How to identify interesting boats and sailors

I know nothing about this topic, so thought I should pass along this email from MR reader Edward Dixon:

Having benefited from your advice on restaurants, I thought I would pass on some simple tips for the identification of interesting boats & interesting sailors.

The method is actually a little like finding an interesting restaurant: most of the boats you see are more or less in the form in which they left the boatyard that built them.  You can think of them and their owners as being akin to chain restaurants.   These are the ones to ignore!

Watch instead for boats:
– Ignore anything suggested of a racing pedigree
– Equipped to sail.

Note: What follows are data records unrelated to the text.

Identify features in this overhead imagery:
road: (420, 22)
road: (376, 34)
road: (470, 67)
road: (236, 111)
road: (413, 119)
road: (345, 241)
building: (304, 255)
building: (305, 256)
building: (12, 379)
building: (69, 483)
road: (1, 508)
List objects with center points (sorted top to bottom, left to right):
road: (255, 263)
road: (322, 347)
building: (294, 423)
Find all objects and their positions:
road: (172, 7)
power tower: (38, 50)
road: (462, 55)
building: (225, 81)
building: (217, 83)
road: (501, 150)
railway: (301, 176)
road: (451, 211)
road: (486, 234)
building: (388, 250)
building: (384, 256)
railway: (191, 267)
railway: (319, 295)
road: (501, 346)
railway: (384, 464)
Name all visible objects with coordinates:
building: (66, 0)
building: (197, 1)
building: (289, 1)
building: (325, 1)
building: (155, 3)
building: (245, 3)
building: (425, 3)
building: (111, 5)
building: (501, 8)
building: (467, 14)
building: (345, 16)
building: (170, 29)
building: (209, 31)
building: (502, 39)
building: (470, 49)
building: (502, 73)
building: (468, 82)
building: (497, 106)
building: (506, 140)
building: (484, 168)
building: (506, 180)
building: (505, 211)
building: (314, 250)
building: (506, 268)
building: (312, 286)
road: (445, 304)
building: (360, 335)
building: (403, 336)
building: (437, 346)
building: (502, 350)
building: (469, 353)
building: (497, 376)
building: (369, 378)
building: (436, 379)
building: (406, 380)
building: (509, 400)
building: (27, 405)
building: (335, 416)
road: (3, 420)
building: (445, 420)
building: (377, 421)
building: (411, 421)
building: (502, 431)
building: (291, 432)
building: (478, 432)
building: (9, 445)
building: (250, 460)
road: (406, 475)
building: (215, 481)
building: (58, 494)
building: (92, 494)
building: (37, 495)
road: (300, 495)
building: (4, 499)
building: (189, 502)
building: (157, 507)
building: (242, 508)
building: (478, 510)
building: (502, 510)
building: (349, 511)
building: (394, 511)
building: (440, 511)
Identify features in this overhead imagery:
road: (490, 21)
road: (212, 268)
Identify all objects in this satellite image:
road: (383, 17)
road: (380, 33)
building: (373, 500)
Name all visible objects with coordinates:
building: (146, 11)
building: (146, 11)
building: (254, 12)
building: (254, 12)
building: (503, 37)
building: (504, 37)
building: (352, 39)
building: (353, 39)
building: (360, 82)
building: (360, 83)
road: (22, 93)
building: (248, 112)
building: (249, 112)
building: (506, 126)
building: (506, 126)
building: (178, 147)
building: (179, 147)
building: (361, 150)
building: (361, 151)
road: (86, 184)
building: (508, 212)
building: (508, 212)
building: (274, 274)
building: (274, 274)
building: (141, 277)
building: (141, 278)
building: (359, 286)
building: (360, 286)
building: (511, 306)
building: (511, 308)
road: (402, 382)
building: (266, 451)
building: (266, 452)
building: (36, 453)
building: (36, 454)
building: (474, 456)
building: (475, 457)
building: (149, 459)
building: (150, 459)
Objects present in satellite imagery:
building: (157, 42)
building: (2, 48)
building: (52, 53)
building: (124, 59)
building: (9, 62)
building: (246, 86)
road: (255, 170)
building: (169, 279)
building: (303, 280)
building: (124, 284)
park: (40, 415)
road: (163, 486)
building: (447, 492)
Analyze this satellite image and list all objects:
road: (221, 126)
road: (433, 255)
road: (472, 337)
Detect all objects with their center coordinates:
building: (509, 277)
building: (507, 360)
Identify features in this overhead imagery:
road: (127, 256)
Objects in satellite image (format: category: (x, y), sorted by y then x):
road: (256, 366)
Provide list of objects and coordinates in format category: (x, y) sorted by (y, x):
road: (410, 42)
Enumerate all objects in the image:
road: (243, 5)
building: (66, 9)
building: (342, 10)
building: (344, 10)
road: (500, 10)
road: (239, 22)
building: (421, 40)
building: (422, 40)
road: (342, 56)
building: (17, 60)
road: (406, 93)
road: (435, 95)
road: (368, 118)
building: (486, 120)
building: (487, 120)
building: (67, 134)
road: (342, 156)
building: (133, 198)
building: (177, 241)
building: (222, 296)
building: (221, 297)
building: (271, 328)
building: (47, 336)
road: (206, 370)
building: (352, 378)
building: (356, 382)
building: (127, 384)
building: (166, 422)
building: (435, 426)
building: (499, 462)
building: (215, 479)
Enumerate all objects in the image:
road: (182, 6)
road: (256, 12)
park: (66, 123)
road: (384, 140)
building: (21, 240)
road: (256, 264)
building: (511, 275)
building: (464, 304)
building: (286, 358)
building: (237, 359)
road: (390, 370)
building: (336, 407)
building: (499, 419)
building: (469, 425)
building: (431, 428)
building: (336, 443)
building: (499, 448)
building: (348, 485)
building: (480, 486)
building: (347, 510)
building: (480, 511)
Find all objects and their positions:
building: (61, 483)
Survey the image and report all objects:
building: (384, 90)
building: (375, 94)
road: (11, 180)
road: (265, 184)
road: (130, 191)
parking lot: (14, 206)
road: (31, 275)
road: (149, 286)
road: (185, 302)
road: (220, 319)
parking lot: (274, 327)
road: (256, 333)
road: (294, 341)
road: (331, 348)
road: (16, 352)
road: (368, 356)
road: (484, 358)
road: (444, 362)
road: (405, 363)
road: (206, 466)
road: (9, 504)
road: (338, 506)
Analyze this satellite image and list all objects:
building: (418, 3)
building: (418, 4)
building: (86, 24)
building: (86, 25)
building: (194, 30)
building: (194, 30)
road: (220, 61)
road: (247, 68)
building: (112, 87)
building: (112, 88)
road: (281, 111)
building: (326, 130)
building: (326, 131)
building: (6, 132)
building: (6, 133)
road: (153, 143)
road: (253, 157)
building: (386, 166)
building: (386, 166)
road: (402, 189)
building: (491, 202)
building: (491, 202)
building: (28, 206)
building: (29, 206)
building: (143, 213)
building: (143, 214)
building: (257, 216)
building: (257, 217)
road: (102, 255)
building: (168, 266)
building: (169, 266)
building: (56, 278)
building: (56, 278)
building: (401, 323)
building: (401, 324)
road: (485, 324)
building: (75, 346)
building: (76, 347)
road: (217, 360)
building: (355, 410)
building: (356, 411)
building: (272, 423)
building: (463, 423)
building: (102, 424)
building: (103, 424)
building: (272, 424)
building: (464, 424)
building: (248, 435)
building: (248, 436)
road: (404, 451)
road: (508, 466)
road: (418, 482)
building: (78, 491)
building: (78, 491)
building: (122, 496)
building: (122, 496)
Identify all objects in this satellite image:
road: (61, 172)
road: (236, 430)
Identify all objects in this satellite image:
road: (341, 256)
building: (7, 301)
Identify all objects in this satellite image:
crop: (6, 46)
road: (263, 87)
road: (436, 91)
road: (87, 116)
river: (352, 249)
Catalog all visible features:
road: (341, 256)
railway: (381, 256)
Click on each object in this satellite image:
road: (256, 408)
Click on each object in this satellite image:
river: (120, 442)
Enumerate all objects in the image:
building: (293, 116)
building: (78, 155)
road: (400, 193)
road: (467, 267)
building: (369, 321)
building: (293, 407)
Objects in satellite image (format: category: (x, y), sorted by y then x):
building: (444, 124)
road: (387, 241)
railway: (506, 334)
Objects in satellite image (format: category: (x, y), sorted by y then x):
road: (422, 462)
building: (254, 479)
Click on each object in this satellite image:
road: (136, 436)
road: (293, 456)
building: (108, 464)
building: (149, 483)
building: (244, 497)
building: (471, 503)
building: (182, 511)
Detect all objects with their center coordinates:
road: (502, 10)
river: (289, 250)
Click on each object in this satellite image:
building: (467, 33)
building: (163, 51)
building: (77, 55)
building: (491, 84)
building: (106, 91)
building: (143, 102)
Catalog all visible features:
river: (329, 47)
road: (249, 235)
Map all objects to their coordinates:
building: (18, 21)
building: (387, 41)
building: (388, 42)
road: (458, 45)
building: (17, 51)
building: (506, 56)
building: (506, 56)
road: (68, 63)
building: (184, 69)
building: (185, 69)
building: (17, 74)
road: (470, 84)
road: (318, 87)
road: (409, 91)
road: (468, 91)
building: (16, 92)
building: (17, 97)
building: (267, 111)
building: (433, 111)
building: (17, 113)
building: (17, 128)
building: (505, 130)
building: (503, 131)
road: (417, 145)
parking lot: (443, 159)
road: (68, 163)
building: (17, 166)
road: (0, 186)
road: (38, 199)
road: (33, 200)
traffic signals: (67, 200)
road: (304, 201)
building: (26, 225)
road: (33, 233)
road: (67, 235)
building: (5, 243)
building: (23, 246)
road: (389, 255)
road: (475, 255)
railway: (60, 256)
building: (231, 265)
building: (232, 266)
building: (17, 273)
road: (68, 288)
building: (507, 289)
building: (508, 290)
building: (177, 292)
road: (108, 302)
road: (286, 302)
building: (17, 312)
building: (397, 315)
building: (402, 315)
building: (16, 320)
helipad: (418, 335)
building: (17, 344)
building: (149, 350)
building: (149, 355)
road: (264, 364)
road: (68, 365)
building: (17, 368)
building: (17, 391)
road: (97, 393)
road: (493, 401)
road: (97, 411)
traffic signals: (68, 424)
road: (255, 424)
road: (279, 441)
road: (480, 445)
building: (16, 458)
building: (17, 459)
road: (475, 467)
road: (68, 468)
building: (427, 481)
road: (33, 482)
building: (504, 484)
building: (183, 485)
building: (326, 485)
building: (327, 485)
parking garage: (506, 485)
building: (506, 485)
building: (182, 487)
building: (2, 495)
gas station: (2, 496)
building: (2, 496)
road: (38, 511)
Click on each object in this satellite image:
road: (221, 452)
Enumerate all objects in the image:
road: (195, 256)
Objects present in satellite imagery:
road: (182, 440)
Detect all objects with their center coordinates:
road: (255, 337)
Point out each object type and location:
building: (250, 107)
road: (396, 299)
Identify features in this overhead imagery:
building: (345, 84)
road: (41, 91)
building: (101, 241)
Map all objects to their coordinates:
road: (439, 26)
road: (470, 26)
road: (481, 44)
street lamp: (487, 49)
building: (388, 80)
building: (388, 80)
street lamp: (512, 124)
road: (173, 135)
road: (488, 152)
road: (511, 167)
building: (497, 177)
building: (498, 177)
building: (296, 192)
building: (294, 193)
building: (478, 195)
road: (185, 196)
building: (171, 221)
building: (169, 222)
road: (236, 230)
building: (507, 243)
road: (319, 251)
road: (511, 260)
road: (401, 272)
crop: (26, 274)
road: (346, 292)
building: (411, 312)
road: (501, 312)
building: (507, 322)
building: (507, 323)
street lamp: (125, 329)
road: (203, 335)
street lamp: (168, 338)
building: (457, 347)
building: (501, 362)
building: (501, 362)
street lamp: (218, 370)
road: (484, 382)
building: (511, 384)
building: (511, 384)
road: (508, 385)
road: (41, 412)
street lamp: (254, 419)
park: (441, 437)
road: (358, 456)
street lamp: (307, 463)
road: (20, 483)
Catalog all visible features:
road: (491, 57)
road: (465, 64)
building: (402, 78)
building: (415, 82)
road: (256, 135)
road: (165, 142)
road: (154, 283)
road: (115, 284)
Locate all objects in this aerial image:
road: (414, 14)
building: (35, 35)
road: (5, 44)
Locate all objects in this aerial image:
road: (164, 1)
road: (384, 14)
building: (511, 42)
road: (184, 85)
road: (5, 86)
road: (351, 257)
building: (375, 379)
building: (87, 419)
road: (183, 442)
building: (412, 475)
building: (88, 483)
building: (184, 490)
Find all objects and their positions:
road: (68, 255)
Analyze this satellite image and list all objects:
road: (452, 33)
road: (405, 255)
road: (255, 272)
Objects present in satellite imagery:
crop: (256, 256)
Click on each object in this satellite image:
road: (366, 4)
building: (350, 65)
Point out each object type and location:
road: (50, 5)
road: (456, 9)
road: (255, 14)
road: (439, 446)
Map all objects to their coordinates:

Two masts are better than one.  Gaff rigs and junk rigs are also interesting indicators.  The limited speed but unlimited range are attributes of sail that act as a sort of filder.
– extra hardware bolted on top, like a solar panel / wind-vane combination
– A complicated-looking wind-vane attachment bolted onto the stern indicates self-steering gear
– A cupola or dome, a little reminiscent of a turret on top of a WWII bomber somewhere on the coach-roof.
– Indications that the boat is a home-build – possible harder for you to assess

Boats with quirks tend to contain interesting people; often they have made Unconventional Life Choices, including of course long sea voyages, often solo.  They have often made extraordinary efforts to go to sea – I once met a man in late middle age who had crossed the Irish Sea in an easterly gale in a 17ft open boat he had constructed himself using (non-marine-grade) plywood, and who was engaged in a boat-based camping tour of Ireland.  This turned out to be entirely consistent with the rest of his history.

Interesting boat folk, like interesting restaurants, are out there to be found, once you learn a few heuristics.